▸ Task to complete
Reproduce the listing below line for line, with every entry in its original order.

[Begin]

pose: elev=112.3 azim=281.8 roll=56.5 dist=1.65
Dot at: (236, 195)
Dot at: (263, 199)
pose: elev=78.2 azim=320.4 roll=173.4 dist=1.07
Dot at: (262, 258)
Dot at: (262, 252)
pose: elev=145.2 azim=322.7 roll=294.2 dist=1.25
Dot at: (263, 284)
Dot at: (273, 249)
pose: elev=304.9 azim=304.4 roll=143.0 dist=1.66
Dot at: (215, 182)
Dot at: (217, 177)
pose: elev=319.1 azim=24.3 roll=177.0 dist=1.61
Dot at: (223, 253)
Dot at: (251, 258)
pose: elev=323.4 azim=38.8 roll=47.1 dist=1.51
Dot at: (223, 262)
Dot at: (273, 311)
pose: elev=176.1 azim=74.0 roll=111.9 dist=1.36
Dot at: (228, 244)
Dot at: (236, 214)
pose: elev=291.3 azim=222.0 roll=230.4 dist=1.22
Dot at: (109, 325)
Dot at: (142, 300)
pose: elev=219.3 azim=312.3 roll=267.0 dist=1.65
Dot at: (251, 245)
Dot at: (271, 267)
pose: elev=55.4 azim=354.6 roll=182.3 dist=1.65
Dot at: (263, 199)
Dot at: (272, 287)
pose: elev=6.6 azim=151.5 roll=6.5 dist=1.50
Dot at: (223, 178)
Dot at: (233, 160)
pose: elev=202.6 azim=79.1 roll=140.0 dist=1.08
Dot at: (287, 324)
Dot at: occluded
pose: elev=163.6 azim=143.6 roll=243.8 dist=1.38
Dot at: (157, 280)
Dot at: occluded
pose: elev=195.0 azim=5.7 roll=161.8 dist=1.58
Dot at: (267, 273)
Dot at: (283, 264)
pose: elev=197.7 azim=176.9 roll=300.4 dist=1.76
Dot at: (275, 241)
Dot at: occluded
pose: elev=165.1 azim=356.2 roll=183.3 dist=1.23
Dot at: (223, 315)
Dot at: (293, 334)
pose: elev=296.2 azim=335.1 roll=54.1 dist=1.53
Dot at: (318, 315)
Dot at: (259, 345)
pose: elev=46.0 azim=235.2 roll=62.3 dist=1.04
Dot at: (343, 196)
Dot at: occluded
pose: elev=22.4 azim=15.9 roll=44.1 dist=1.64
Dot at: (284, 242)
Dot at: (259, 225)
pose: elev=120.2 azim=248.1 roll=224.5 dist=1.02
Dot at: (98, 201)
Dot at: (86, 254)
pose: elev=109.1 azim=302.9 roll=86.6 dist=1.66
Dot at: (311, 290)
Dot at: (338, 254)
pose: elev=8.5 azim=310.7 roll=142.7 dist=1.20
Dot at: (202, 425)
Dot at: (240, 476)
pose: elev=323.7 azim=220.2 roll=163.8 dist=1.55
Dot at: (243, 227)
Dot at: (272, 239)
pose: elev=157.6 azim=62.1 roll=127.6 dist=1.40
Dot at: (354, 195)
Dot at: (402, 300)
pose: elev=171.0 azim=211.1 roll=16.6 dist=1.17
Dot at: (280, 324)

[End]

▸ Correct output
pose: elev=112.3 azim=281.8 roll=56.5 dist=1.65
Dot at: (236, 195)
Dot at: (263, 199)
pose: elev=78.2 azim=320.4 roll=173.4 dist=1.07
Dot at: (262, 258)
Dot at: (262, 252)
pose: elev=145.2 azim=322.7 roll=294.2 dist=1.25
Dot at: (263, 284)
Dot at: (273, 249)
pose: elev=304.9 azim=304.4 roll=143.0 dist=1.66
Dot at: (215, 182)
Dot at: (217, 177)
pose: elev=319.1 azim=24.3 roll=177.0 dist=1.61
Dot at: (223, 253)
Dot at: (251, 258)
pose: elev=323.4 azim=38.8 roll=47.1 dist=1.51
Dot at: (223, 262)
Dot at: (273, 311)
pose: elev=176.1 azim=74.0 roll=111.9 dist=1.36
Dot at: (228, 244)
Dot at: (236, 214)
pose: elev=291.3 azim=222.0 roll=230.4 dist=1.22
Dot at: (109, 325)
Dot at: (142, 300)
pose: elev=219.3 azim=312.3 roll=267.0 dist=1.65
Dot at: (251, 245)
Dot at: (271, 267)
pose: elev=55.4 azim=354.6 roll=182.3 dist=1.65
Dot at: (263, 199)
Dot at: (272, 287)
pose: elev=6.6 azim=151.5 roll=6.5 dist=1.50
Dot at: (223, 178)
Dot at: (233, 160)
pose: elev=202.6 azim=79.1 roll=140.0 dist=1.08
Dot at: (287, 324)
Dot at: occluded
pose: elev=163.6 azim=143.6 roll=243.8 dist=1.38
Dot at: (157, 280)
Dot at: occluded
pose: elev=195.0 azim=5.7 roll=161.8 dist=1.58
Dot at: (267, 273)
Dot at: (283, 264)
pose: elev=197.7 azim=176.9 roll=300.4 dist=1.76
Dot at: (275, 241)
Dot at: occluded
pose: elev=165.1 azim=356.2 roll=183.3 dist=1.23
Dot at: (223, 315)
Dot at: (293, 334)
pose: elev=296.2 azim=335.1 roll=54.1 dist=1.53
Dot at: (318, 315)
Dot at: (259, 345)
pose: elev=46.0 azim=235.2 roll=62.3 dist=1.04
Dot at: (343, 196)
Dot at: occluded
pose: elev=22.4 azim=15.9 roll=44.1 dist=1.64
Dot at: (284, 242)
Dot at: (259, 225)
pose: elev=120.2 azim=248.1 roll=224.5 dist=1.02
Dot at: (98, 201)
Dot at: (86, 254)
pose: elev=109.1 azim=302.9 roll=86.6 dist=1.66
Dot at: (311, 290)
Dot at: (338, 254)
pose: elev=8.5 azim=310.7 roll=142.7 dist=1.20
Dot at: (202, 425)
Dot at: (240, 476)
pose: elev=323.7 azim=220.2 roll=163.8 dist=1.55
Dot at: (243, 227)
Dot at: (272, 239)
pose: elev=157.6 azim=62.1 roll=127.6 dist=1.40
Dot at: (354, 195)
Dot at: (402, 300)
pose: elev=171.0 azim=211.1 roll=16.6 dist=1.17
Dot at: (280, 324)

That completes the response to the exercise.